Le choix du berger hollandais

     Pourquoi un berger ? A vrai dire, le jack russell reste ma race idéale. J’aime son caractère de petit clown conquérant et ai pris goût à son gabarit. Néanmoins, ne vivre qu’avec des petits chiens quand mon travail est en partie de réhabiliter d’autres poilus dans la communication intraspécifique est handicapant, car les petits sont à la fois plus faciles à gérer pour certaines personnalités, beaucoup plus durs pour d’autres, peuvent n’être vus que comme dans des proies et sont moins bien respectés dans leur signaux par des individus plus grands - qui partent fréquemment du principe qu’ils ne risquent pas grand-chose à s’imposer.

     Je souhaitais pourtant un gabarit plus léger que mes chiennes format golden, tout en retrouvant la motivation de Guenji (x beauceron) dans le sport. Le chien de berger était donc assez indiqué, même si son émotionnel souvent intense pouvait être un frein possible à notre cohabitation.

     Pourquoi hollandais ? Sur ce point, il ne faut pas se voiler la face, le physique compte énormément. Pour ma part, j’avais craqué sur l’athlétisme de ce chien lupoïde dont la robe bringée le rendait (à mes yeux) plus séduisant que le malinois – qui, par ailleurs, est devenu trop commun, avec toutes les dérives que cela peut impliquer lorsqu’il s’agit de rechercher un élevage sérieux et qui ne sélectionne pas pour la pratique du mordant. Le hollandais m'a semblé être un bon compromis entre le caractère plutôt prononcé du berger belge et la sensibilité souvent exacerbée du border collie.

 

Mâle ou femelle ?

     J’estime que c’est une question assez personnelle. Je connais autant de personnes qui préfèrent les femelles que de personnes qui ne jurent que par les mâles.
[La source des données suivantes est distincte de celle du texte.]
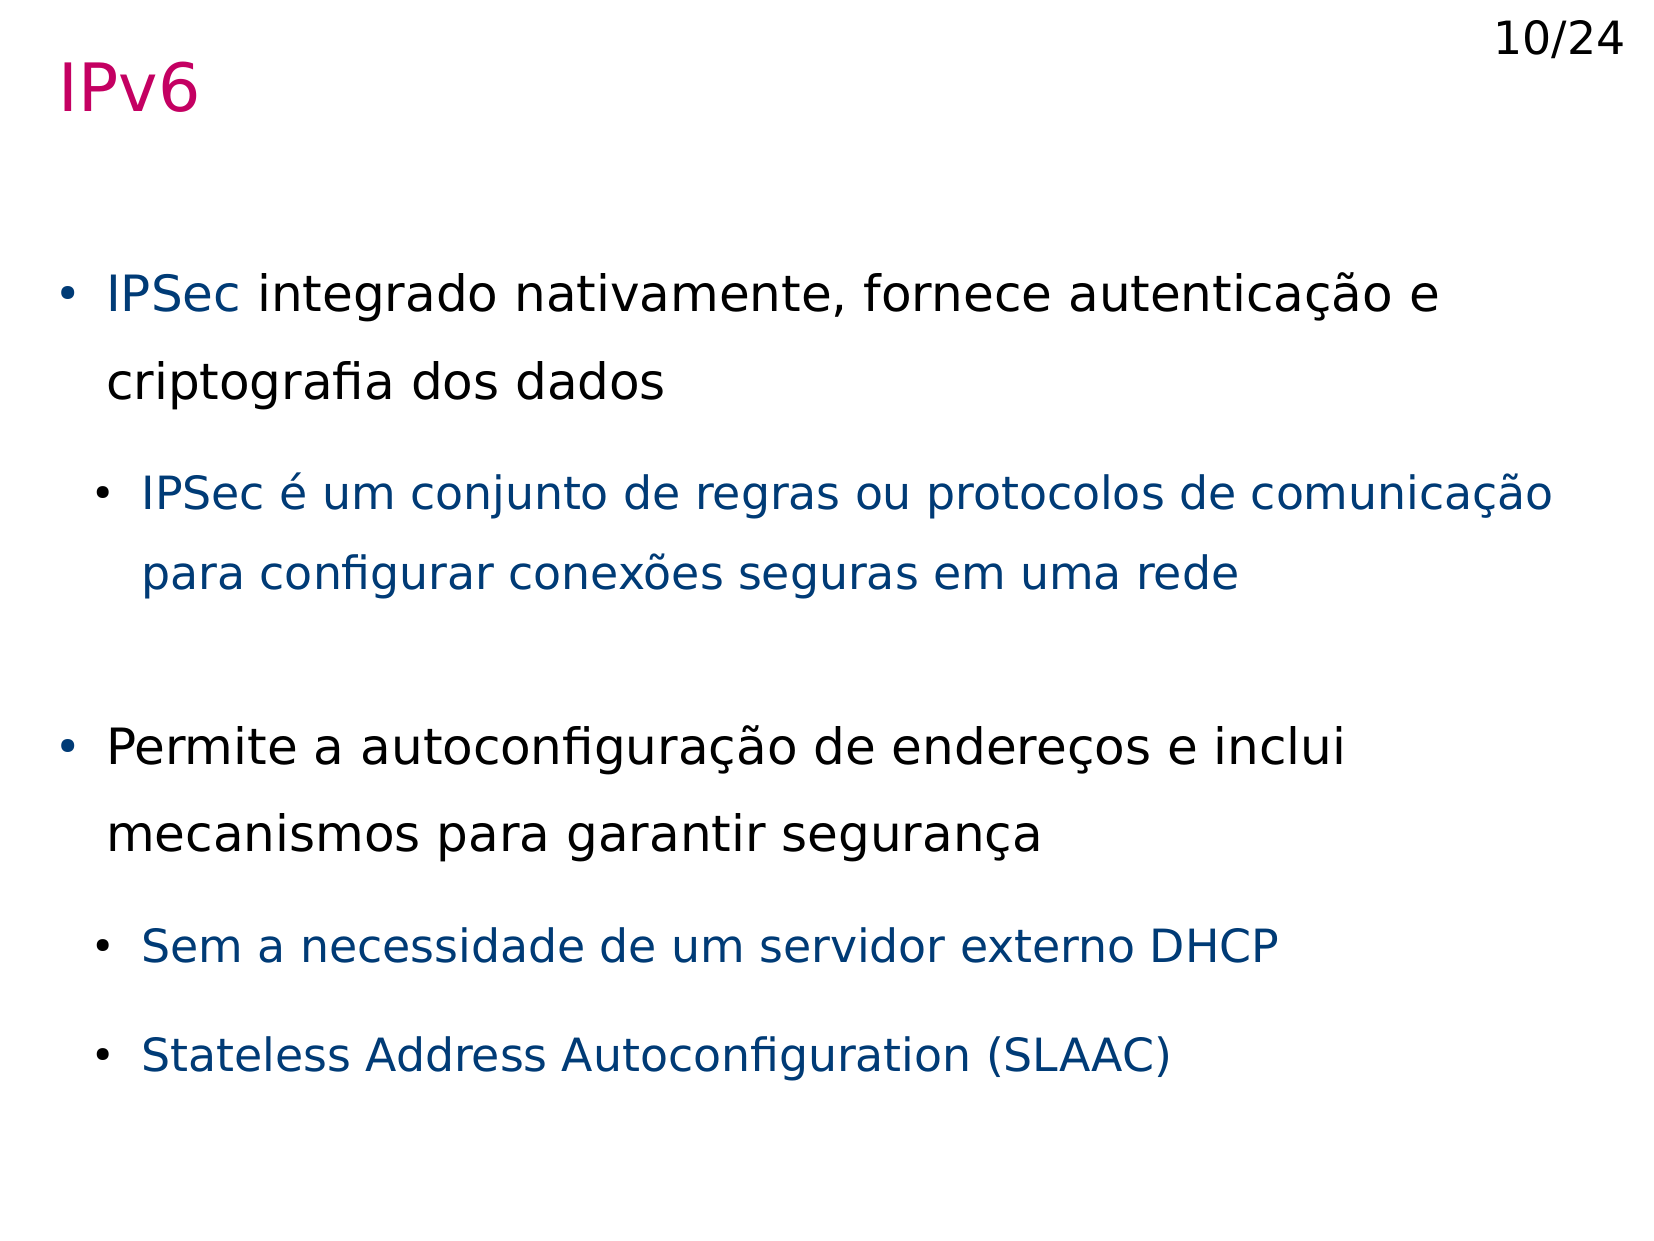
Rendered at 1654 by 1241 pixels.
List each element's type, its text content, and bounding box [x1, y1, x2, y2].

title IPv6 [59, 29, 1625, 148]
list IPSec integrado nativamente, fornece autenticação e criptografia dos dados IPSec é um conjunto de regras ou protocolos de comunicação para configurar conexões seguras em uma rede Permite a autoconfiguração de endereços e inclui mecanismos para garantir segurança Sem a necessidade de um servidor externo DHCP Stateless Address Autoconfiguration (SLAAC) [59, 236, 1625, 1211]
Les deux ont des avantages objectifs comme le fait de ne pas subir les chaleurs pour le mâle ou le fait de ne pas avoir à gérer le pic de testostérone à l’adolescence chez la femelle.

      Pour ma part, historiquement, la mère de ma mère n’a toujours eu que des femelles chez elle et ma mère a suivi ce chemin avec nos chiennes Myrtille, Vénus puis Djuna. J’ai moi-même continué sur cette route en gardant Guenji, chiot de Djuna née il y a douze ans, puis en accueillant Nagg, six ans plus tard. Ce sont des choix qui se sont faits souvent malgré moi, Djun étant le dernier chiot disponible de son élevage et Guenji étant née fille unique. J’ai en revanche choisi le sexe de Nagg dans un objectif de disponibilité au travail, les femelles étant moins naturellement portées sur les odeurs et la drague, plus constante dans leur investissement, si on les implique efficacement dans l’activité.

      Pour ce chiot, étant donné que mes critères de tempérament étaient déjà ciblés (plus encore qu’avec Nagg), je ne voulais pas me fermer dans un genre. J’ai donc réservé une femelle en précisant que je n’étais pas fermée à l’idée d’adopter un petit gars.

 

     Une autre question importait cependant : l’entente avec mes autres chiennes. Aujourd’hui, Djuna, Nagg et Guenji ont de bons rapports. Elles ne sont pas fusionnelles mais s’acceptent et cohabitent en paix. Guenji et Nagg ont même une relation assez privilégiée dans le sens où elles tolèrent l’une de l’autre des choses qui leur vaudrait de sévères remontrances, si elle n’avait pas ce lien. Par exemple, Nagg peut s’immiscer pendant un câlin entre Guenji et moi, lui lécher les yeux et les oreilles. Guenji peut elle aussi venir se joindre à un moment de complicité tactile entre sa sœur et moi et elle n’est pas chargée par Nagg si elle lui marche dessus par mégarde. Pourtant, les deux sont assez exclusives et grognent facilement quand on rentre dans leur bulle alors qu’elles sont auprès de moi ou occupées à une tâche. Elles mangent des friandises même hautement appétentes côte à côte alors qu’elles les défendent face à d’autres chiens. C’est aussi valable pour les jouets qu’elles partagent, en tirant toutes les deux, Guenji dosant ses mouvements, sans accepter qu’un autre congénère s’approche d’elles et du jouet. Djuna, très vieille mamie désormais, est un peu exclue de cette relation et elle est tolérée plus qu’appréciée, à cause de ses soucis d’audition et de son agitation intermittente (elle a des problèmes cérébraux qui créent des absences et des crises d’épilepsie).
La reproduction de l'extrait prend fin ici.